I found her there, said the Dead Father, after many adventures too boring to recount. I found her there but she refused to return with me because she had already tasted the food-of-hell and grown fond of it, it’s addicting. She was watched over by eight thunders who hovered over her and brought her every eve ever more hellish delicacies, and watched over furthermore by the ugly-men-of-hell who attacked me with dreampuffs and lyreballs and sought to drive me off. But I removed my garments and threw them at the ugly-men-of-hell, garment by garment, and as each garment touched even ever-so-slightly an ugly-man-of-hell he shriveled into a gasp of steam. There was no way I could stay, there was nothing to stay for; she was theirs.
Then to purify myself, said the Dead Father, of the impurities which had seeped into me in the underworld I dived headfirst into the underground river Jelly, I washed my left eye therein and fathered the deity Poolus who governs the progress of the ricochet or what bounces off what and to what effect, and washed my right eye and fathered the deity Ripple who has the governing of the happening of side effects/unpredictable. Then I washed my nose and fathered the deity Gorno who keeps tombs warm inside and the deity Libet who does not know what to do and is thus an inspiration to us all. I was then beset by eight hundred myriads of sorrows and sorrowing away when a worm wriggled up to me as I sat hair-tearing and suggested a game of pool. A way, he said, to forget. We had, I said, no pool table. Well, he said, are you not the Dead Father? I then proceeded to father the Pool Table of Ballambangjang, fashioning the green cloth of it from the contents of an alfalfa field nearby and the legs of it from telephone poles nearby and the dark pockets of it from the mouths of the leftover ugly-men-of-hell whom I bade stand with their mouths open at the appropriate points —”
What was the worm’s name? Thomas asked.
I forget, said the Dead Father.
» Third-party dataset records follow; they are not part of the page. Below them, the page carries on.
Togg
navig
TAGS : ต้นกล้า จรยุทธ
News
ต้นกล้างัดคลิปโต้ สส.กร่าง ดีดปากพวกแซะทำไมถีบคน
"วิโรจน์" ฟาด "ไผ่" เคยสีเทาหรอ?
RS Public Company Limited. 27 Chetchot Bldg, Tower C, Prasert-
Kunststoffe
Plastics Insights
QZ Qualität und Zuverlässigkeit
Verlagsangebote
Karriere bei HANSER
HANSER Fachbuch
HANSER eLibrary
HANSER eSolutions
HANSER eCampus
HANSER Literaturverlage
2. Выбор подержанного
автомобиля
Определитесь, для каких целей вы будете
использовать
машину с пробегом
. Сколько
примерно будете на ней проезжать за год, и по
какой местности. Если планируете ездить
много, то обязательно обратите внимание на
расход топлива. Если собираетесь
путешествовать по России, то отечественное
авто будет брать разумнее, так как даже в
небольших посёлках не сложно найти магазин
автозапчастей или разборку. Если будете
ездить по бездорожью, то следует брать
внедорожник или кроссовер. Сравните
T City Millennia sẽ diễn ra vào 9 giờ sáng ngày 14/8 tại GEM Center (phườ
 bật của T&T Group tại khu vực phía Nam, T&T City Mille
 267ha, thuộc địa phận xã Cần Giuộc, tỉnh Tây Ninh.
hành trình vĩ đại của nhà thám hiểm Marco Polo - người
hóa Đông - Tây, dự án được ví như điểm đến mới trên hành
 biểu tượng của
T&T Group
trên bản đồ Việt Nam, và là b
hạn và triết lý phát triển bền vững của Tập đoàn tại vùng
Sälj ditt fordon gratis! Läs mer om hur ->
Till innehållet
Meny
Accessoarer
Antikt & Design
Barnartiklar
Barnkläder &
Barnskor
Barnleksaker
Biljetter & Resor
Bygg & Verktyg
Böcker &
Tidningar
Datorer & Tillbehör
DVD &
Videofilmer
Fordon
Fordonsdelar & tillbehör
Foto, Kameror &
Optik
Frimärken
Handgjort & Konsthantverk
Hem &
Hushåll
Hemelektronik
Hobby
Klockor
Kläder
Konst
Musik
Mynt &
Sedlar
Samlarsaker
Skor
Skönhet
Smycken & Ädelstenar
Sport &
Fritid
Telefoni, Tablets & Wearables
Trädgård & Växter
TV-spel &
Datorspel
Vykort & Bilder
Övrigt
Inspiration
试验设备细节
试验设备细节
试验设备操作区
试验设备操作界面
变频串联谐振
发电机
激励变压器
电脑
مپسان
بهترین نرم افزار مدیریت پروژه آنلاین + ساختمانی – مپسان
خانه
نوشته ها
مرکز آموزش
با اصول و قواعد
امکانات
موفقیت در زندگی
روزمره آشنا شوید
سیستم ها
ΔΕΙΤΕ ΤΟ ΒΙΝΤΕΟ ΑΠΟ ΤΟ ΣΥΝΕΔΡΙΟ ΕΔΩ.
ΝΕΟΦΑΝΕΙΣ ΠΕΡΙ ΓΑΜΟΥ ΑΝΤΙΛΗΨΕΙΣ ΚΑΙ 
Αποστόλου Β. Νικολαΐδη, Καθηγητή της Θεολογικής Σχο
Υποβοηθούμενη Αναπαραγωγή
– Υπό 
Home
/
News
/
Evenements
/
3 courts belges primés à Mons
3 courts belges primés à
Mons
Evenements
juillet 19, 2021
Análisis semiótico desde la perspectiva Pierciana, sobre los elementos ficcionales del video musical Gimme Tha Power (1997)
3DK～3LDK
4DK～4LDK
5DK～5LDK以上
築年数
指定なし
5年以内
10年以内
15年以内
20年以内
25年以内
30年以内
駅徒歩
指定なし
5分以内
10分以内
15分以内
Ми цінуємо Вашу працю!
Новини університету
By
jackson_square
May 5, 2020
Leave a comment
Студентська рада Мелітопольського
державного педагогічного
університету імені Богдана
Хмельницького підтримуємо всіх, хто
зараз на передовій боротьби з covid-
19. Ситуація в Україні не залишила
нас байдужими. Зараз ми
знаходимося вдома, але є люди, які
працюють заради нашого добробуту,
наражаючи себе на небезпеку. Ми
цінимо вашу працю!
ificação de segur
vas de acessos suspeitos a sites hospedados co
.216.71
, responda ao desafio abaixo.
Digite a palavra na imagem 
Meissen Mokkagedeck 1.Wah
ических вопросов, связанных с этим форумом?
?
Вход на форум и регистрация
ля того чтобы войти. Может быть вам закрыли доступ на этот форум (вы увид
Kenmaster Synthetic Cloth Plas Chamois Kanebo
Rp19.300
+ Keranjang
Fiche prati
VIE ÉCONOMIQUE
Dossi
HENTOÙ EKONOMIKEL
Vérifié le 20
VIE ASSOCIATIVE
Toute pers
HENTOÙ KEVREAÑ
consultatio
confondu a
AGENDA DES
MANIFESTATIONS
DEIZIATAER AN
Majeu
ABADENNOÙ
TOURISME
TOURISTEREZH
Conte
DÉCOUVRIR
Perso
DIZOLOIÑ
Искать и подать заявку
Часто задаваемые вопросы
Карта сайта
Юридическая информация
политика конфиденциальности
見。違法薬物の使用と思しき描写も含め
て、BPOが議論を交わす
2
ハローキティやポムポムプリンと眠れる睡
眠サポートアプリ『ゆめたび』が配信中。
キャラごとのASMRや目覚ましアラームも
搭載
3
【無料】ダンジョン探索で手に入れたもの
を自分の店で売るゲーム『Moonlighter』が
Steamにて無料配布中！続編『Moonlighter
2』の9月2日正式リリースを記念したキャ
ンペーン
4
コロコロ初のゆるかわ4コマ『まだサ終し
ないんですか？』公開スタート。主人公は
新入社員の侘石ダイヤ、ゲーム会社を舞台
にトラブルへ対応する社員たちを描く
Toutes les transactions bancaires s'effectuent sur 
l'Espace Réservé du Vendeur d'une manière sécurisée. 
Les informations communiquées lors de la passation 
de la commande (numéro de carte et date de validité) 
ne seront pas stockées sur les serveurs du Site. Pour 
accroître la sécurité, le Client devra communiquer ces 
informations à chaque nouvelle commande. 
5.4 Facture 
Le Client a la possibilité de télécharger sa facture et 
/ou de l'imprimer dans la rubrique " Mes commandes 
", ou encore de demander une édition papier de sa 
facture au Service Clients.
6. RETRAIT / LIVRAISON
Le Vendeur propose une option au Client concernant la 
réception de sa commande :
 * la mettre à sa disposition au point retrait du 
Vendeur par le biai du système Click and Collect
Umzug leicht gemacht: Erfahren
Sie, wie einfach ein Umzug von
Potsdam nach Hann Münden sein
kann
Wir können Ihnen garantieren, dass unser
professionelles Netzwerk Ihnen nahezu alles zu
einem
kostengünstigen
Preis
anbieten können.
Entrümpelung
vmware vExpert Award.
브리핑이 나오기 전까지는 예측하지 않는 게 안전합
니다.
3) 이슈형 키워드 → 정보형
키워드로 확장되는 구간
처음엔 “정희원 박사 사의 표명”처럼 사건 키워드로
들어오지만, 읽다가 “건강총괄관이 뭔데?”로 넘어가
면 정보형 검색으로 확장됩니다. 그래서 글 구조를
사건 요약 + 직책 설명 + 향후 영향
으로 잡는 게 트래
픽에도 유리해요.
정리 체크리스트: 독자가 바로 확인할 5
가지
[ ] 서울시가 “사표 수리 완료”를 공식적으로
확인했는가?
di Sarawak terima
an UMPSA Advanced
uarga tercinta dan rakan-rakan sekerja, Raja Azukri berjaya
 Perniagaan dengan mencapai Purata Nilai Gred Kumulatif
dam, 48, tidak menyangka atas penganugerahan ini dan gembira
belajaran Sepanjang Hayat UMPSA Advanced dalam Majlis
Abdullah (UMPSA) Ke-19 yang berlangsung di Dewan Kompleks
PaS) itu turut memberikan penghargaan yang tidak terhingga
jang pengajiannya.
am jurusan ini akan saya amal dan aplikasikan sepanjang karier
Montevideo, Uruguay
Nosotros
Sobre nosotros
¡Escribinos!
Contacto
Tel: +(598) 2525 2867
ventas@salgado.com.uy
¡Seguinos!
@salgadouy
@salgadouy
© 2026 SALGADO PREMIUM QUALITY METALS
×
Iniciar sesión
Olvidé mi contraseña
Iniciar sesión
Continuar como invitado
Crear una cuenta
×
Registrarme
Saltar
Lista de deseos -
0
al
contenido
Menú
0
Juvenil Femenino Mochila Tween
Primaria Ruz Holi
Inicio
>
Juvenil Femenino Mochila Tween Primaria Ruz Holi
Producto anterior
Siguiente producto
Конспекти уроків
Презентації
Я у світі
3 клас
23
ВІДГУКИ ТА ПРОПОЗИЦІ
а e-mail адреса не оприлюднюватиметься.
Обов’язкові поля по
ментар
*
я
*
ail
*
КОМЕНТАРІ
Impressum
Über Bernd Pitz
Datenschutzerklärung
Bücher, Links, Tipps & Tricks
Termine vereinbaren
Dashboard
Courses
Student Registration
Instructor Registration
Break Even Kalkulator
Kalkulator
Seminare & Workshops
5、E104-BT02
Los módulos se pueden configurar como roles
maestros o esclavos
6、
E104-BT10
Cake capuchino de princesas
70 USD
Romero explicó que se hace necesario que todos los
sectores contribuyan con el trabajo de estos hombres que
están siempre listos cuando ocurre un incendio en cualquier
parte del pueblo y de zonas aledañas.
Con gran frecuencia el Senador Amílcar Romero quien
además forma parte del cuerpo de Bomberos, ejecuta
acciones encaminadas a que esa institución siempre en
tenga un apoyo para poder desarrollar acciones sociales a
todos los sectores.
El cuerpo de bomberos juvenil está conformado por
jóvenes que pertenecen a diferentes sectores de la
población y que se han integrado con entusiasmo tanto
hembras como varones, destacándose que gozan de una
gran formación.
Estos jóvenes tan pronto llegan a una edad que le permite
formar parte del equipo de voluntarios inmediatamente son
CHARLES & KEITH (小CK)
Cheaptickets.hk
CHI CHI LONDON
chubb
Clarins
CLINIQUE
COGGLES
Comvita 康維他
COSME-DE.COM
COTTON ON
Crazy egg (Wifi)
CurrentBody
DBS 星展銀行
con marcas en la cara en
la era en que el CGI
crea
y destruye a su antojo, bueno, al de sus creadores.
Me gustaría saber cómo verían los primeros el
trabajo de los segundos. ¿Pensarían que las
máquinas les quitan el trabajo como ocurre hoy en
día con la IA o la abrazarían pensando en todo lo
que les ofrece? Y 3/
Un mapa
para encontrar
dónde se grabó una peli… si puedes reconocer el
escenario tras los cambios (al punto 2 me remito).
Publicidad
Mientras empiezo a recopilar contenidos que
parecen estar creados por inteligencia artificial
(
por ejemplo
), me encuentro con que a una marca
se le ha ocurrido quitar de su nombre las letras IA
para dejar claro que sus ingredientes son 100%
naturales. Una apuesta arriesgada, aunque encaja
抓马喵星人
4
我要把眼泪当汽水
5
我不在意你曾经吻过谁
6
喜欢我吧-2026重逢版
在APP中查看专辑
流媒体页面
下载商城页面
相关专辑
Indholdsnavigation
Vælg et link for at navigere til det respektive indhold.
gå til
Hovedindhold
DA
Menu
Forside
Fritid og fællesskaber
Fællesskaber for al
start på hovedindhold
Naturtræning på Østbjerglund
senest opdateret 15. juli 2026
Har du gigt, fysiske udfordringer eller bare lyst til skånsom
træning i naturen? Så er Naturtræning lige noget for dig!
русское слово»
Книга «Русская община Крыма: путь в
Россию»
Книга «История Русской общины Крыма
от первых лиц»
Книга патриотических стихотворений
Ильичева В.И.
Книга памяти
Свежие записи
Then, just as we were chalking our cues, the worm and I, Evil himself appeared, he-of-thegreater-magic, terrible in aspect, I don’t want to talk about it, let me say only that I realized instantly that I was on the wrong side of the Styx. However I was not lacking in wit, even in this extremity. Uncoiling my penis, then in the dejected state, I made a long cast across the river, sixty-five meters I would say, where it snagged most conveniently in the cleft of a rock on the farther shore. Thereupon I hauled myself hand-over-hand ‘midst excruciating pain as you can imagine through the raging torrent to the other bank. And with a hurrah! over my shoulder, to show my enemies that I was yet alive and kicking, I was off like a flash into the trees.
—From Donald Barthelme’s novel The Dead Father.